I know a lot of you are thinking of/prepping your food plots, scouting for gobblers, catching up on the honey-do lists...are any of you small game, hog, or yote hunting?


----------



## Count Down (Feb 9, 2006)

Researcher31726 said:
			
		

> I know a lot of you are thinking of/prepping your food plots, scouting for gobblers, catching up on the honey-do lists...are any of you small game, hog, or yote hunting?
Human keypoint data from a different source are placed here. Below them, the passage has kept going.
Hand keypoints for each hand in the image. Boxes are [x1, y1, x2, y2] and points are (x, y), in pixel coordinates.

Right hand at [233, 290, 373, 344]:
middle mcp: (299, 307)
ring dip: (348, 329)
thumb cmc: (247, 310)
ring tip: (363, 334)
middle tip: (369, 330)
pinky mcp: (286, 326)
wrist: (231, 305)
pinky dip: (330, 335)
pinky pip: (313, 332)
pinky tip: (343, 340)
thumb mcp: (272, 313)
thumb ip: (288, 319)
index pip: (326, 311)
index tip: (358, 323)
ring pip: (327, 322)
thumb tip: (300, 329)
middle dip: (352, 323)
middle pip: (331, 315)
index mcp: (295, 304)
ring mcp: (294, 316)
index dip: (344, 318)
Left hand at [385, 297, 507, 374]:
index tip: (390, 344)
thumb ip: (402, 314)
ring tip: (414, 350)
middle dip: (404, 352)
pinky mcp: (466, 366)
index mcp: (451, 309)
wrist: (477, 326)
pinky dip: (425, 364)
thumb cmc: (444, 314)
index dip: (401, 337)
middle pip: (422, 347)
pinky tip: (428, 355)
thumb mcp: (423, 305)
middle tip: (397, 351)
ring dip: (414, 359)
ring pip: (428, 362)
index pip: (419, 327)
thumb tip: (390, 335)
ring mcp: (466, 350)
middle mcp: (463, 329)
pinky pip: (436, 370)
I might be heading over to the Randolph county land and shoot some squirrels with my 7 y/o son...Maybe next weekend...this weekend we have baseball tryouts...baseball/fast pitch softball rules our house in the spring...I'm not going to coach this year, so it shouldn't be that bad for me....Last year just wore me out...


----------



## GA DAWG (Feb 9, 2006)

I've been hog hunting with dogs 3 times since deer season was over.Been rabbit hunting twice.Have killed 20 squirrels with mt treeing fiest.Go coon hunting atleast 3 nights a week.I'm hunting more now than I deer hunted!!


----------



## Son (Feb 9, 2006)

*hunting now?*

As a remodeling contractor I've having to catch up on jobs put off during deer season. But I would really like to do some squirrel hunting if the weather permits. Fried squirrels, gravy and homemade mashed potaters with drop bisquits. Then I'm going to do some predator coyote hunting.


----------



## Researcher31726 (Feb 10, 2006)

You guys are having fun! Son, gravy, mashed potaters with drop bisquits! Yummy! What time is supper?


----------



## Son (Feb 10, 2006)

*Miller/Early counties*

Did sound good, didn't it?

Will check with the cook....


----------



## 7401R (Feb 10, 2006)

Remote control.

    7


----------